When he got off the plane, he recognized his wife, but not his kids, whom he hadn't seen in nearly two years. “Alexander was a little man,” he said. “Ariana was no longer an infant; she was a toddler.”

They returned to the family’s first-floor apartment on the Upper West Side of Manhattan, where Rosen tried to keep busy. He and Barbara began working on a joint memoir. He gave speeches. He tried to be a father, but his children were too scared to join him on trips alone outside the house.

“They were afraid he would leave again,” Barbara Rosen recalled, “that he would just leave for another two years.”

“They didn’t trust me,” Rosen said.

Former hostage Barry Rosen, with wife Barbara, waves as thousands cheer at a welcoming parade in New York on Jan. 30, 1981.
Former hostage Barry Rosen, accompanied by his wife, Barbara, waves as thousands cheer during a welcoming parade in New York's Lower Broadway on Jan. 30, 1981. The city honored 22 former hostages in the ticker-tape parade. (Associated Press)

Like all the hostages, the Rosens were showered with gifts — a new vacuum cleaner, hundreds of coupons to a local restaurant, a Persian rug. One day, he opened a letter from Major League Baseball. It contained the lifetime pass. The gesture was a rare one from baseball, which has typically reserved such passes for U.S. presidents and longtime major leaguers.

At first, Rosen didn’t recognize the gift for what it could do. For that, he owes Barbara, who one spring day turned to her husband and said, "Take the kids to a baseball game." A few days later, Rosen and his two children drove to Shea Stadium.

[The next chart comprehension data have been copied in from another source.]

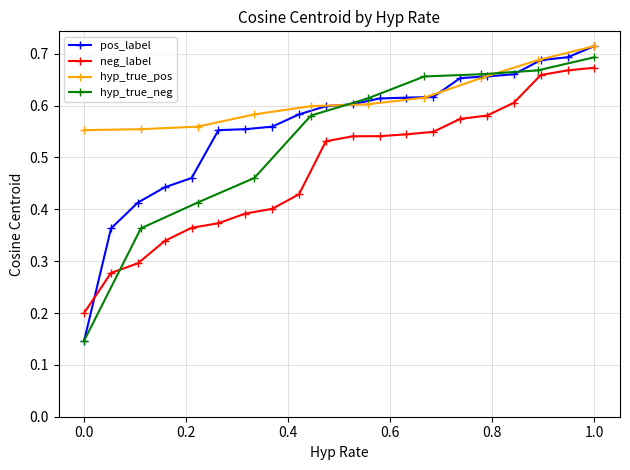

At which label is pos_label closest to 0?

0.0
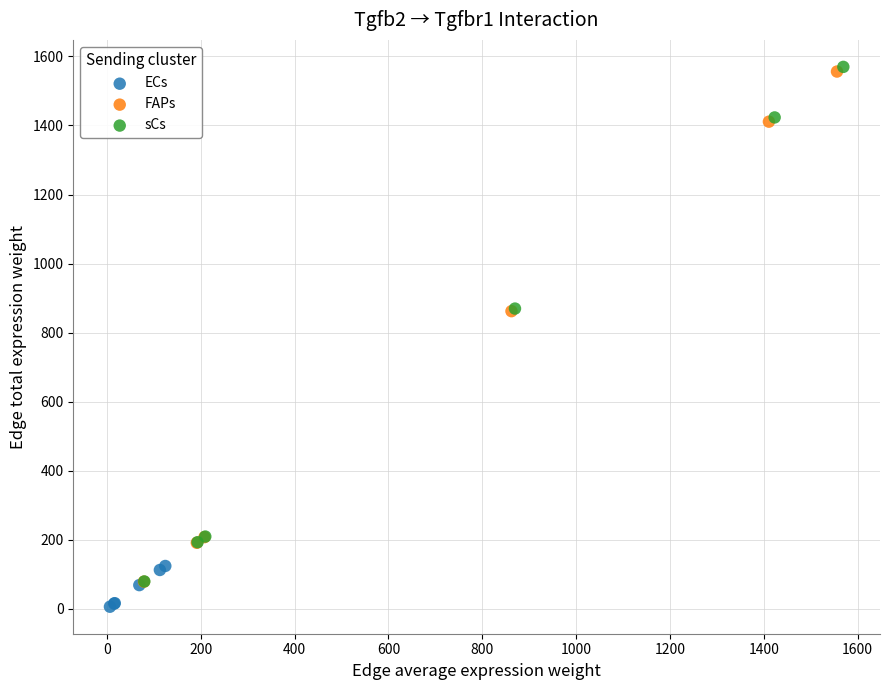

Which series has the widest spread of Y values?

sCs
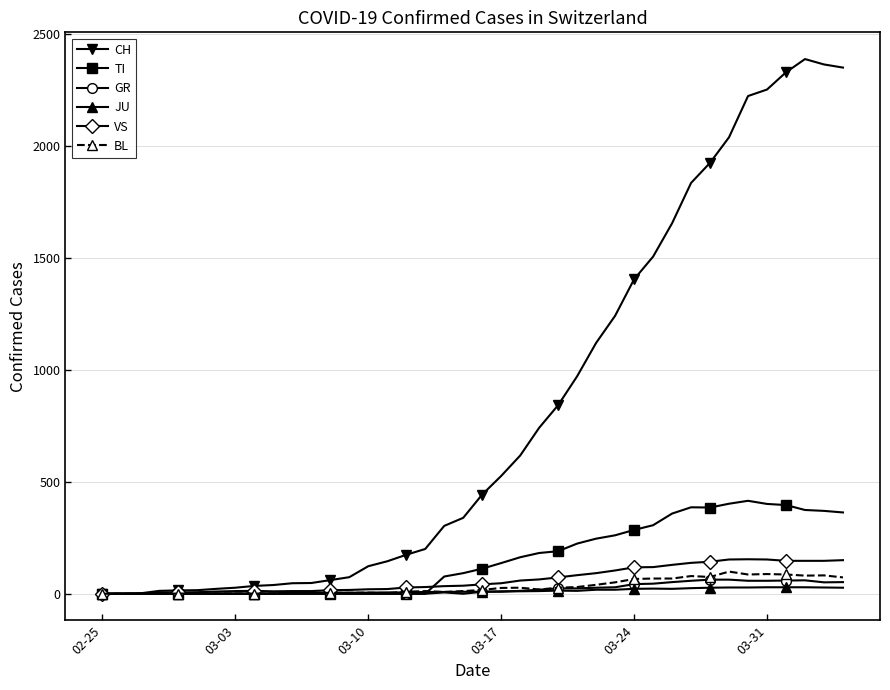

Which series has the largest total across all categories?

CH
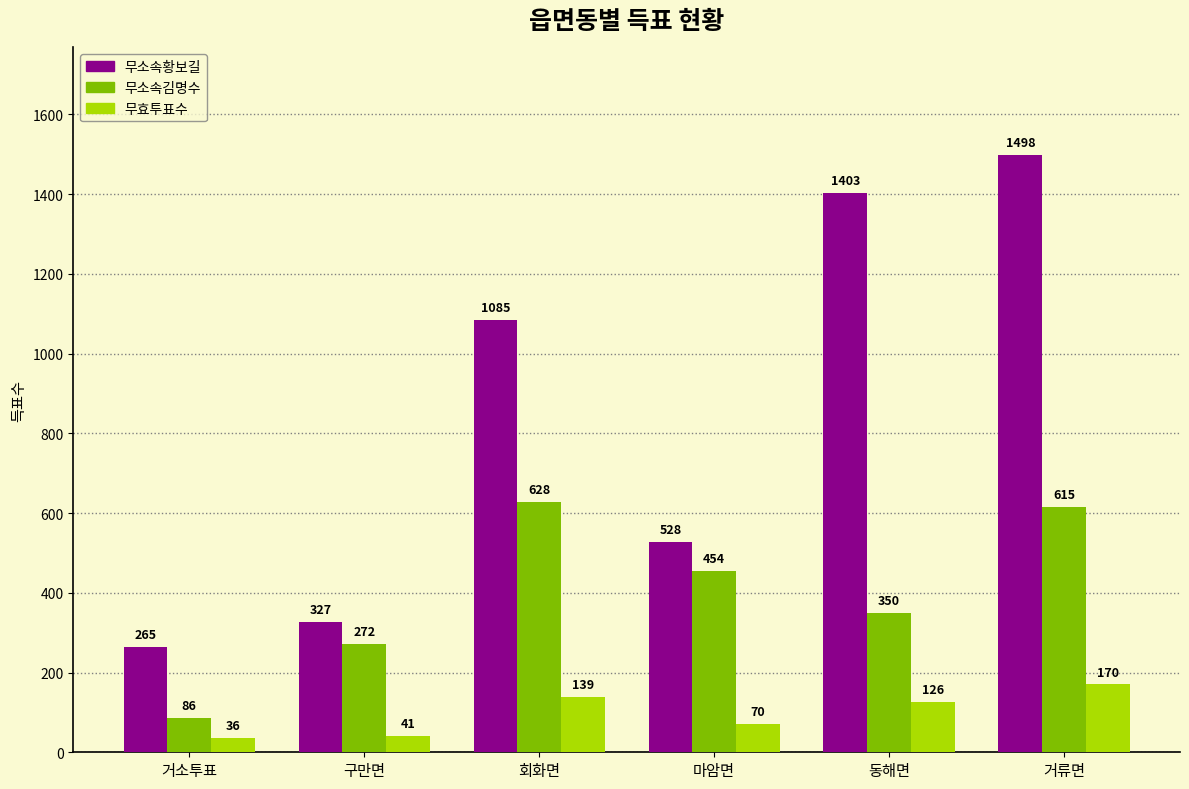

What is the total value across all series at 회화면?

1852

Over the course of the 1981 season, Rosen took Alexander and Ariana to about 30 games. Day games. Night games. It didn’t matter. With his beloved Dodgers long gone to Los Angeles, Rosen now rooted for the Mets. The team treated Rosen like a rock star. He showed his pass and got great seats. The Mets let him bring both kids, and sometimes their friends.

“The Mets were so wonderful then,” he said.

Slowly, over the course of the season, the family bonded. Alexander and his dad talked baseball. “He had so many questions,” Rosen said. Ariana, much younger, came for the atmosphere, ice cream and flat RC Cola.

“You have someone that you know should be your father, that you should love, but it was uncertain because I hadn’t seen him in a long time,” said Alexander Rosen, 44. “Baseball was alone time, and it was in an environment where you were enjoying a common experience.

“Baseball gave our father back to us.”

Over the years, they kept going to games, as far away as Philadelphia and Boston. Rosen said baseball still helps him cope with the lingering trauma of his ordeal. Going to a game makes him feel free and good for a week.

And then came COVID-19. He tried to get into the games on TV, but it wasn’t the same as going to the ballpark.

When he heard early last month that the Mets were opening Citi Field to fans, he called an old friend and fellow hostage, John Limbert.

Together they made plans to attend the Mets-Marlins matchup on April 10. Rosen contacted the Mets' customer service and received an email declaring the team was not honoring lifetime passes. The Mets later reversed that decision after being contacted by The Times for this article.

And so the pair of grizzled former hostages went to the park. Rosen brought Barbara. Limbert brought his 14-year-old grandson, Otto. Rosen wore a gray shirt and Mets hat. They ate hot dogs, burgers and drank soda.

It was a strange experience, being in a capacity-restricted game during a pandemic, Rosen said in a telephone interview from the game. The stadium was ghostly empty. No one sat near them. The crowd's roar was more of a mewl.

Even so, it was all soothing and familiar, a return to normal. It was baseball and it cast the same spell it did when he returned to his family and country 40 years ago.

On the field were the same hapless Mets, who lost 3-0 despite deGrom throwing a gem. But Rosen didn’t care. Being among 8,419 in a ballpark, he said, was all that mattered.